Problem 1> Set down the stretch of the lawn weed thread from "How about now?" through "marketplace for Outrider.", word for word.
Problem 2> Resume the lawn weed thread from the point where it stops.

-- Begin Document --

# Weed ID? What kills it? What pre-m will keep it from coming back?



## bassadict69 (Apr 2, 2018)




----------



## Spammage (Apr 30, 2017)

@bassadict69 I can't see the pictures. It could be a browser issue, but I don't normally have problems.


----------



## bassadict69 (Apr 2, 2018)

Strange...I can see them even when I am logged out and viewing as a guest.


----------



## CenlaLowell (Apr 21, 2017)

Can't see the pics


----------



## bassadict69 (Apr 2, 2018)

How about now?


----------



## cldrunner (May 14, 2019)

@bassadict69 I see spotted spurge, crabgrass, nutsedge or green kyllinga. You need to apply Certainty and Celsius to get rid of these weeds. Since you have such a large yard I would do some research into Outrider as a substitute for Certainty. There are splits in the marketplace for Outrider.

Start looking at this chart and try to match up what you have:

https://aggieturf.tamu.edu/turfgrass-weeds/


----------



## bassadict69 (Apr 2, 2018)

Are these weeds that will die out this winter, then will pre-m help prevent them?


----------



## cldrunner (May 14, 2019)

-- End Document --
-- Begin Records supplied --

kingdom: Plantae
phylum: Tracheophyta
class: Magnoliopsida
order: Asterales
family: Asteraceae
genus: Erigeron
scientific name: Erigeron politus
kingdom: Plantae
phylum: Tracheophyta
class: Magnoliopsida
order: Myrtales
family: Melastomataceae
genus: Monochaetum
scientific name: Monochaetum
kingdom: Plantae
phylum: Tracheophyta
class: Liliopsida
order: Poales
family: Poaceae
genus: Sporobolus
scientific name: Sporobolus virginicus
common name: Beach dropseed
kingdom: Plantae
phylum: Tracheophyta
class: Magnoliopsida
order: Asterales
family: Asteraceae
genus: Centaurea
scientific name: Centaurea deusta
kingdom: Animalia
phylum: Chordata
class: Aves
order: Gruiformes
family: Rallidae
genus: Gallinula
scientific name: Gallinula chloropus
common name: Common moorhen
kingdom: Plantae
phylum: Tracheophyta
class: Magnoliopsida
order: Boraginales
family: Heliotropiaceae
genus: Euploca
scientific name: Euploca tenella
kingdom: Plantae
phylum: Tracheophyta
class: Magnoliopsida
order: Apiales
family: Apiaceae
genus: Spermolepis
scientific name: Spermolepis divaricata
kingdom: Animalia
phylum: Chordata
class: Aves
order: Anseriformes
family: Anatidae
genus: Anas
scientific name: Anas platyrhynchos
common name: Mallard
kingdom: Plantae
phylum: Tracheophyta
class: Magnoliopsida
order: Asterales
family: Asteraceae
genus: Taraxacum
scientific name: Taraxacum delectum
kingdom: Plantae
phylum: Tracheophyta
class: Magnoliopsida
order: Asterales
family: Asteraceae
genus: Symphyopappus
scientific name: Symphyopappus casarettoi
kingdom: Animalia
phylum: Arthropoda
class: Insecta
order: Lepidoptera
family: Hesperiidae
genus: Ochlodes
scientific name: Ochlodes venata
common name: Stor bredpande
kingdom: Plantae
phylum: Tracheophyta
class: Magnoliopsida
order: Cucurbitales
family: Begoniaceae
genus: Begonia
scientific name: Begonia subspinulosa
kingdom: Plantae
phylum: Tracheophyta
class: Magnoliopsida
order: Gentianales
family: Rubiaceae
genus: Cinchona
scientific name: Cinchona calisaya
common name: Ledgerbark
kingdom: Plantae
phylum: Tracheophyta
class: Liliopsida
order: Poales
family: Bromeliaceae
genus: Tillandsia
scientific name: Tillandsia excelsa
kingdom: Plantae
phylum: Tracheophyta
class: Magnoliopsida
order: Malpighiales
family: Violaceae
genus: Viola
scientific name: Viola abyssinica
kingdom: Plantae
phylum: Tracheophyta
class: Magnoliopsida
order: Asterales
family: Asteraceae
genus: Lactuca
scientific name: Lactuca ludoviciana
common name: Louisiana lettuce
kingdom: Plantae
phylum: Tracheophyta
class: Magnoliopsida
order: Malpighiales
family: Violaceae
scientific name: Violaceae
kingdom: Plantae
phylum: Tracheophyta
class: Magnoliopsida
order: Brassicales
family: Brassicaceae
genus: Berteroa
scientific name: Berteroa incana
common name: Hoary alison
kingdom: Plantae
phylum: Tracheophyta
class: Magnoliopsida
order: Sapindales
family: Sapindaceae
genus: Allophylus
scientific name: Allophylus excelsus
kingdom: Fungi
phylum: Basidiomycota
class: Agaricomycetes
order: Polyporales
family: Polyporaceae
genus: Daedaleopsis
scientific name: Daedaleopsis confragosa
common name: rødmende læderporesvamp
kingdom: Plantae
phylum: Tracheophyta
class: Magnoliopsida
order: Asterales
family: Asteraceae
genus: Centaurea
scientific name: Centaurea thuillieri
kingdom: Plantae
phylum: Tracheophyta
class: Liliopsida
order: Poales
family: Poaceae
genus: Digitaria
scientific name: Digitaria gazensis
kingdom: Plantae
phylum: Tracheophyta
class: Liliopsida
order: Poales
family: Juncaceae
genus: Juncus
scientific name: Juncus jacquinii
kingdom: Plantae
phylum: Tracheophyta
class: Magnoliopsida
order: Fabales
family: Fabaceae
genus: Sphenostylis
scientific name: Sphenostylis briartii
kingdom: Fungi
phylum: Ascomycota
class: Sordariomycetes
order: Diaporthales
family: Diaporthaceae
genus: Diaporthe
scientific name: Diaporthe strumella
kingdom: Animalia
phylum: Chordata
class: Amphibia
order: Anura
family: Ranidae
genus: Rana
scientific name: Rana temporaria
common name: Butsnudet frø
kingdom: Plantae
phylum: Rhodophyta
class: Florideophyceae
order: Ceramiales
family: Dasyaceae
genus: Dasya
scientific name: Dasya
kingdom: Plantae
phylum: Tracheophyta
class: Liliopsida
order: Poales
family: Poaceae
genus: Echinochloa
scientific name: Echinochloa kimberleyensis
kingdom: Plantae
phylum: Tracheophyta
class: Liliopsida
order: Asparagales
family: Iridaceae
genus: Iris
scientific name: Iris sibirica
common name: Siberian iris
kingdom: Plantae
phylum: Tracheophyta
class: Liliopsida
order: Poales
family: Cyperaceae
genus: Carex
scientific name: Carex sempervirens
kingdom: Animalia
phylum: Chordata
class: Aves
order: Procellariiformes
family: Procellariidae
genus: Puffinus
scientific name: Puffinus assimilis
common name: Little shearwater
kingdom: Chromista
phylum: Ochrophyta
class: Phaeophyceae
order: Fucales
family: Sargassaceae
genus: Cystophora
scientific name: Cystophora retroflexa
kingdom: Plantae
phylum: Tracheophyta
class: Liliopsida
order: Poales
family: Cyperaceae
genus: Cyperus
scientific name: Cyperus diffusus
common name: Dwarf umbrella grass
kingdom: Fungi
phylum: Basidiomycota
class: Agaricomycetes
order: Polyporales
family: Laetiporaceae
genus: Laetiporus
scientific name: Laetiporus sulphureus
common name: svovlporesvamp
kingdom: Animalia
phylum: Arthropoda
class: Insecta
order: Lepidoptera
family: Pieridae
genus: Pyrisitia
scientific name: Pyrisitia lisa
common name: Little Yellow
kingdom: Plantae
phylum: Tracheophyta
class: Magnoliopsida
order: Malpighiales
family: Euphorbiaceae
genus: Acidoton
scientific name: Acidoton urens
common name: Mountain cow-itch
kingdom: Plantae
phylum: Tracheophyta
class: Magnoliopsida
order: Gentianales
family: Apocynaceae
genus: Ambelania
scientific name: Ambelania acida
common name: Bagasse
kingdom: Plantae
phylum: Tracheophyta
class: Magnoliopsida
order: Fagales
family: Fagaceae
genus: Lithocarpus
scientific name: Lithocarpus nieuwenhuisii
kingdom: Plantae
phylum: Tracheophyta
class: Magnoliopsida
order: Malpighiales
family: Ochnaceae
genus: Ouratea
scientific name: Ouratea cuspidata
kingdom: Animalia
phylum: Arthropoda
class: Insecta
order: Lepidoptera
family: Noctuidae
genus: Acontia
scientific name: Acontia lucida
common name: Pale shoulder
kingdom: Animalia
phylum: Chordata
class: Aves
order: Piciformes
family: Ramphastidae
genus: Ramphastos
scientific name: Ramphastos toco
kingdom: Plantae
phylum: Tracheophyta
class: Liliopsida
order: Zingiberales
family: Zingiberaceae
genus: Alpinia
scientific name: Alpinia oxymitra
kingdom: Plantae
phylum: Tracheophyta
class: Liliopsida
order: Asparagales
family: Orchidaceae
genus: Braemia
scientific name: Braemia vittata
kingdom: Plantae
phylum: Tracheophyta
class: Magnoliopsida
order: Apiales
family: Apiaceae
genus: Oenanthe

-- End Records supplied --

Written response 1>
How about now?


----------



## cldrunner (May 14, 2019)

@bassadict69 I see spotted spurge, crabgrass, nutsedge or green kyllinga. You need to apply Certainty and Celsius to get rid of these weeds. Since you have such a large yard I would do some research into Outrider as a substitute for Certainty. There are splits in the marketplace for Outrider.

Written response 2>
bassadict69 said:


> Are these weeds that will die out this winter, then will pre-m help prevent them?


Pre will help prevent them in the future. If you want your lawn to look good do not wait for winter to let them die out. You have to treat them at least once a month until you are at a level of satisfaction. The idea is to have a brown lawn in the winter. Not a brown and green(weed) lawn. It takes a lot of work to manage your size lawn but it is very satisfying once you get to a mostly weed free lawn.

I spend about $41 per 1000 sq feet for all my chemicals and fertilizer.


----------



## bassadict69 (Apr 2, 2018)

I sprayed celcius last week, but will need to get some certainty.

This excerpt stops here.